# MKII Ibis TT with Swissvax Best of Show



## ahaydock (Sep 19, 2006)

Below are a few pictures from a Detail I carried out on my own car back in May 2010.

Process was:

1. Pre-Wash in Snow Foam and PW Rinse.
2. Wash using 2BM, Lambswool Mitt and Gloss-It Shampoo.
3. De-Tar with AG Tar Remover:










4. Clay using Megs Last Touch and Sonus Green:










5. Re-wash and dry using Waffle Weave Drying Towel.

6. Polish using Megs G220 and Megs 205 Polish on a Planet Polish Polishing Pad, which left a perfect finish:



















7. Then Glazed using Clearkote Vanilla Moose Glaze via the G220 on a Planet Polish Finishing Pad:










8. Wheels off, de-tared using AG Tar Remover, cleaned with Megs Wheel Brightener then 2x Coats of Planet Polish Wheel Seal and Shine:

Before:










After:










9. Here are the final results after 2x coats of Swissvax Best of Show Wax:


















































































Thanks for looking :thumb:


----------



## BLinky (Jul 3, 2009)

did you spray the wheel hubs?


----------



## davelincs (Jan 1, 2010)

Excellent Job ,


----------



## ahaydock (Sep 19, 2006)

Thanks guys.

Blinky - I've painted the Hubs on the Car Silver and Calipers Black but that's it - not done anything to the Wheels themselves other than Clean and Slean them


----------



## Stevo90 (Jan 21, 2011)

This makes me even more sure that i'm making the right choice with going for Ibis.
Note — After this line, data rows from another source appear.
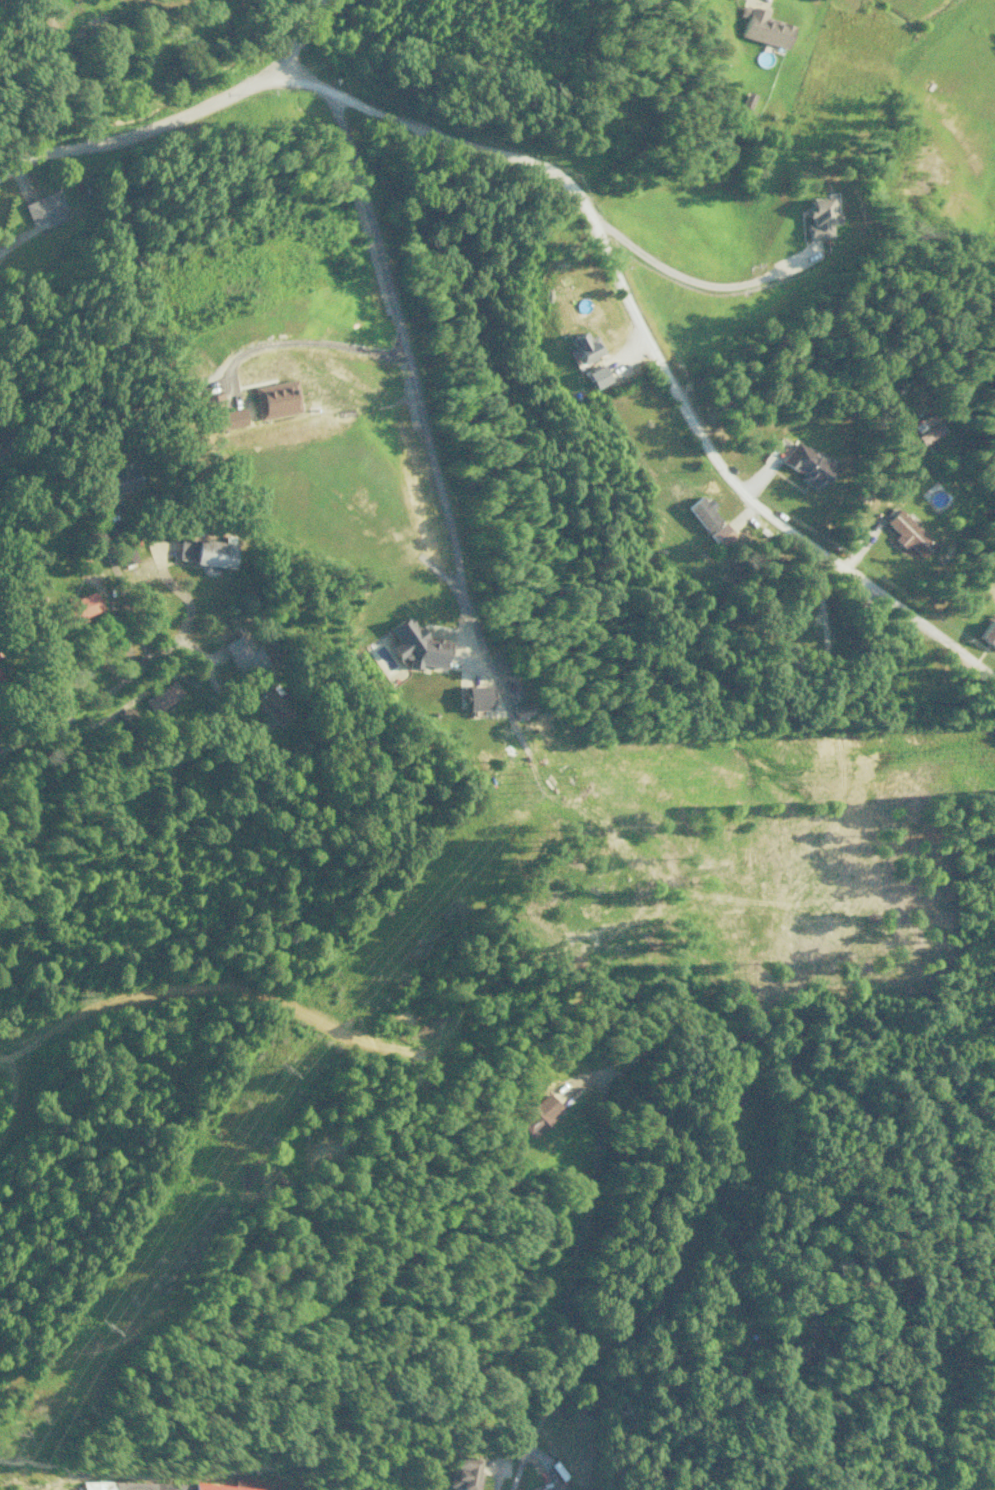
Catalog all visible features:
road: (608, 2)
building: (762, 27)
road: (184, 122)
building: (45, 208)
building: (820, 217)
road: (691, 284)
road: (399, 310)
road: (650, 344)
building: (584, 346)
building: (596, 376)
building: (276, 398)
building: (930, 432)
building: (804, 464)
building: (122, 479)
building: (702, 513)
building: (907, 533)
building: (123, 552)
building: (204, 552)
building: (83, 565)
building: (81, 606)
building: (987, 634)
building: (416, 645)
building: (244, 656)
road: (146, 661)
building: (1, 677)
building: (162, 696)
building: (473, 697)
road: (123, 701)
building: (272, 705)
building: (521, 710)
power tower: (532, 786)
power tower: (285, 1068)
building: (731, 1097)
building: (536, 1115)
power tower: (110, 1329)
building: (464, 1473)
building: (133, 1485)
building: (554, 1486)
building: (217, 1487)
I may sound stupid here, but is that a custom exhaust or just Exhaust tips? Looks like something I will deff need to add to mine when I get it as the standard ones look a bit dull IMO.

Cheers buddy.


----------



## davelincs (Jan 1, 2010)

Stevo90 said:


> This makes me even more sure that i'm making the right choice with going for Ibis.
> 
> I may sound stupid here, but is that a custom exhaust or just Exhaust tips? Looks like something I will deff need to add to mine when I get it as the standard ones look a bit dull IMO.
> 
> Cheers buddy.


Exhaust tips Stevo, they can be bought from Audi, i have them on mine, well worth the money


----------



## dooka (Apr 28, 2006)

I'm liking that, but then again, I'm always impressed with your details ? write-ups ..
I'm surprised you went the wax route on white, but looks very nice anyhow ..


----------



## Stevo90 (Jan 21, 2011)

davelincs said:


> Exhaust tips Stevo, they can be bought from Audi, i have them on mine, well worth the money


Can't seem to find these anywhere online, would appreciate a link if possible?

Cheers


----------



## davelincs (Jan 1, 2010)

try this link Stevo
http://www.audi.co.uk/audi/owners-area/ ... oryId%3D82
heres a photo with them fitted


----------



## Stevo90 (Jan 21, 2011)

davelincs said:


> try this link Stevo


Cheers fella.

Car looks ace.


----------